Verslag van de vergadering van 16 januari 2018 (2017/2018 nr. 15)

Status: gecorrigeerd

Aanvang: 9.43 uur


Bekijk de video van deze spreekbeurt

De heer Diederik van Dijk i (SGP):

Dank u wel, voorzitter. Ik dank de bewindslieden heel hartelijk voor hun uitvoerige beantwoording.

Ik begin met de Wet zorg en dwang. Ik vraag graag een nadere appreciatie van de minister van de aanbeveling van het CCE over in welke situaties extern advies ingewonnen moet worden. Ik heb het ook in mijn eerste termijn vermeld.

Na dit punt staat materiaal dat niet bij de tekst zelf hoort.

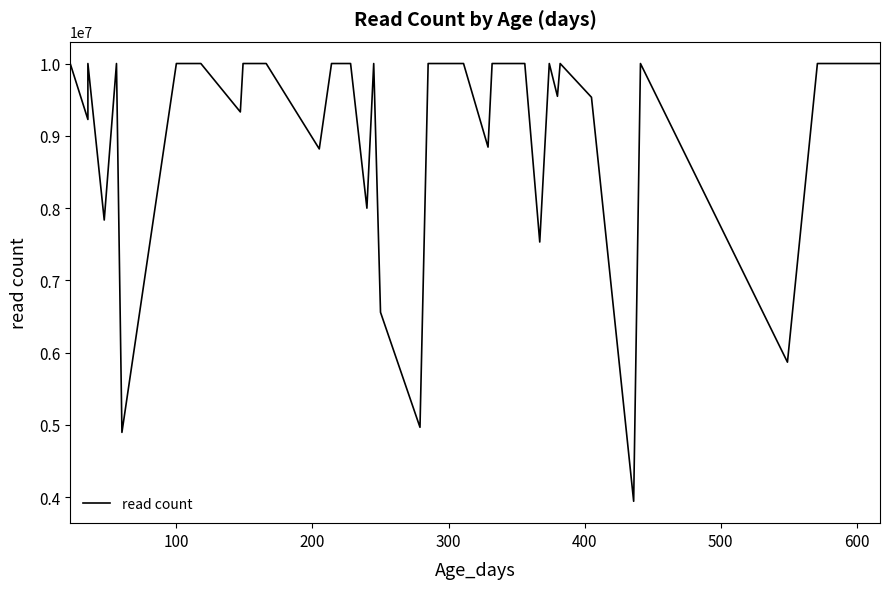

How many data points are less than 10000000?

14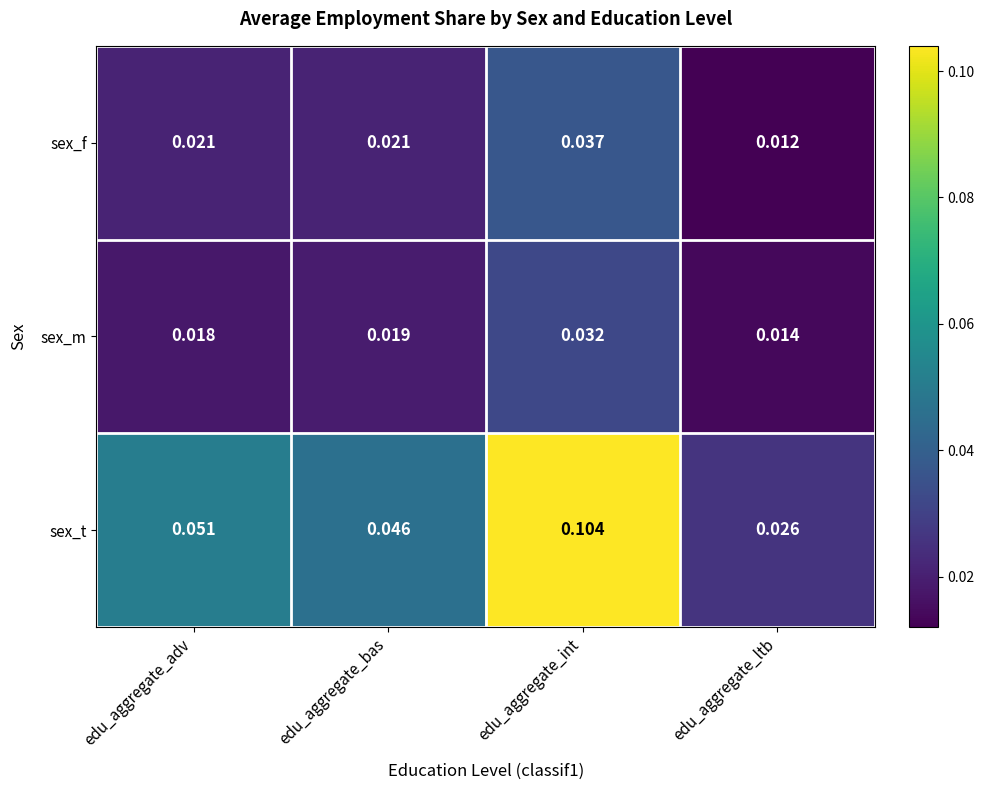

Between edu_aggregate_adv and edu_aggregate_ltb, which series saw the biggest shift?

sex_t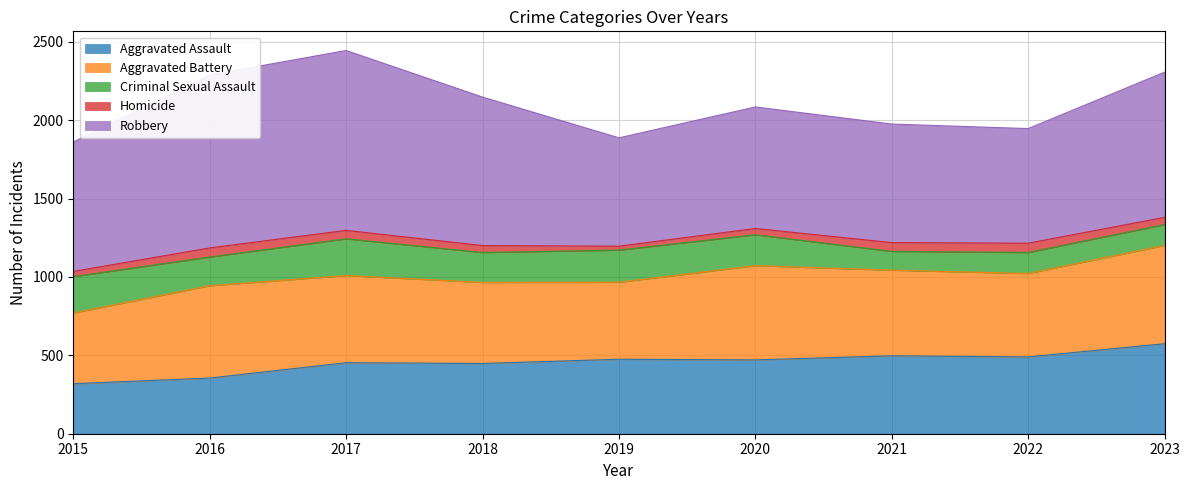

True or false: Aggravated Assault and Aggravated Battery intersect in this chart.

False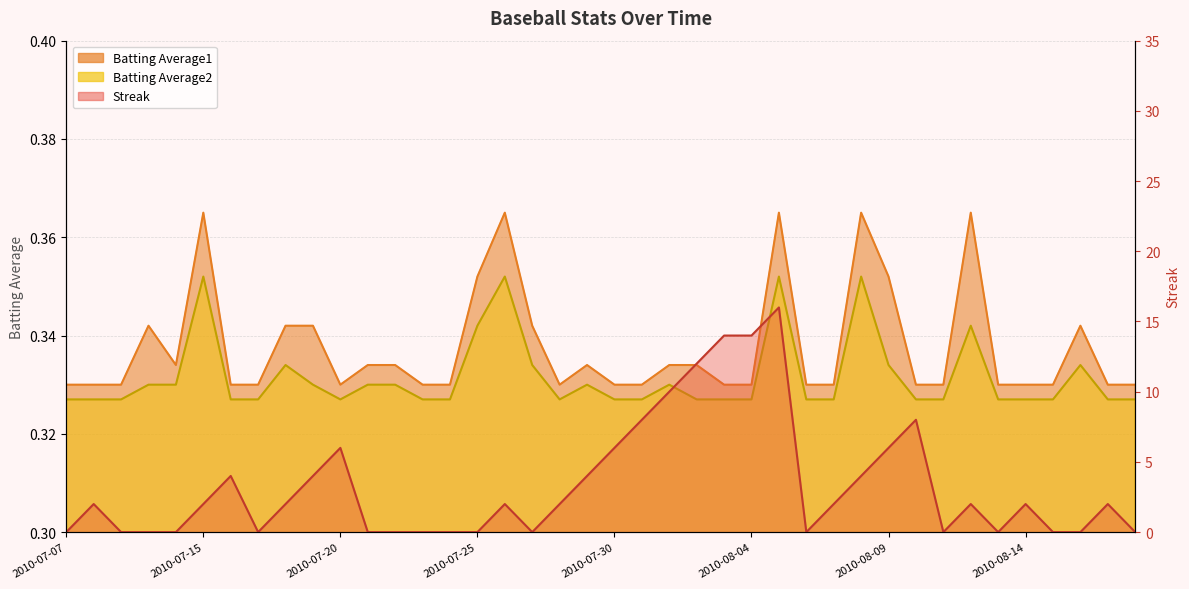

What position from the right is 2010-08-15?

4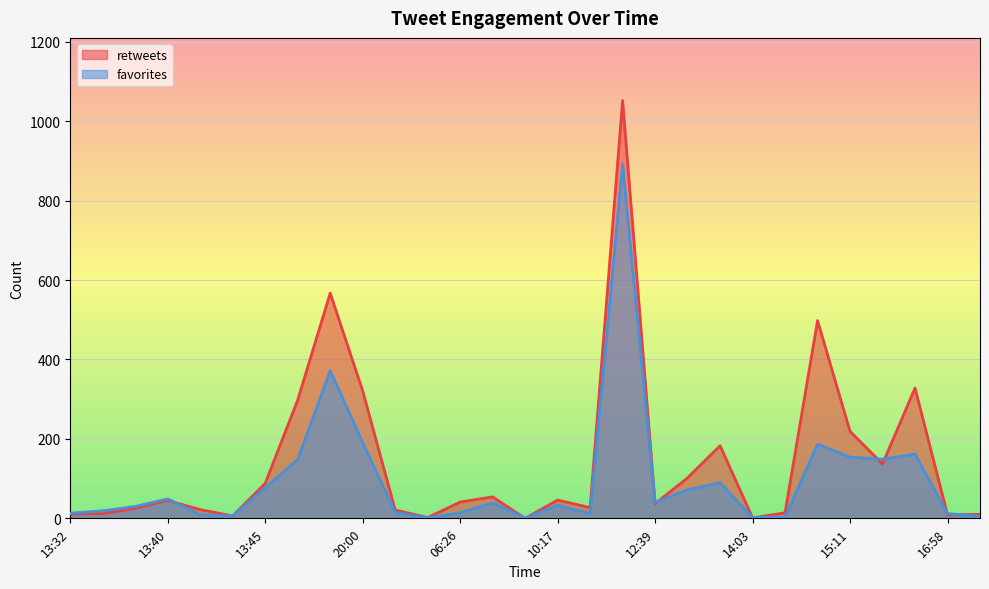

What is the difference between the maximum and minimum values in the favorites series?

891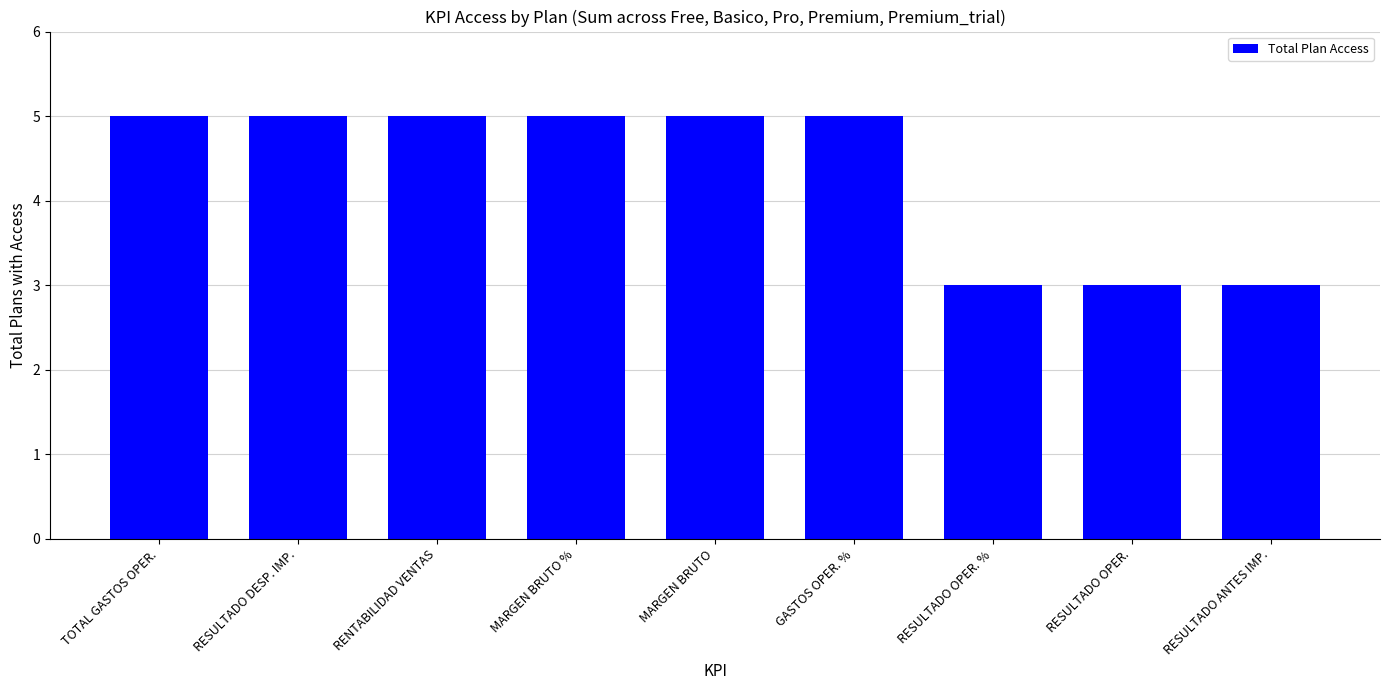

What is the approximate value at GASTOS OPER. %?

5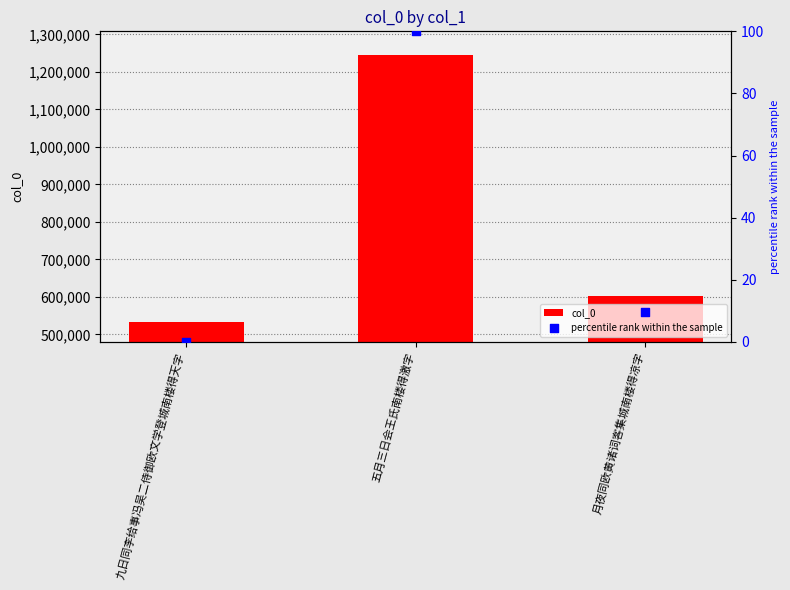

Which series has the largest total across all categories?

col_0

Het CCE beveelt aan dat bij maatregelen die minder direct ingrijpen externe advisering beperkt blijft tot een jaarlijkse advisering op groeps-, afdelings- of locatieniveau. Neemt de minister die aanbeveling over? Ik voeg eraan toe dat ook de wetgever zelf onderscheid maakt tussen lichte en zware vormen van vrijwillige zorg, zie artikel 2.2. Dat onderscheid moet dus kunnen.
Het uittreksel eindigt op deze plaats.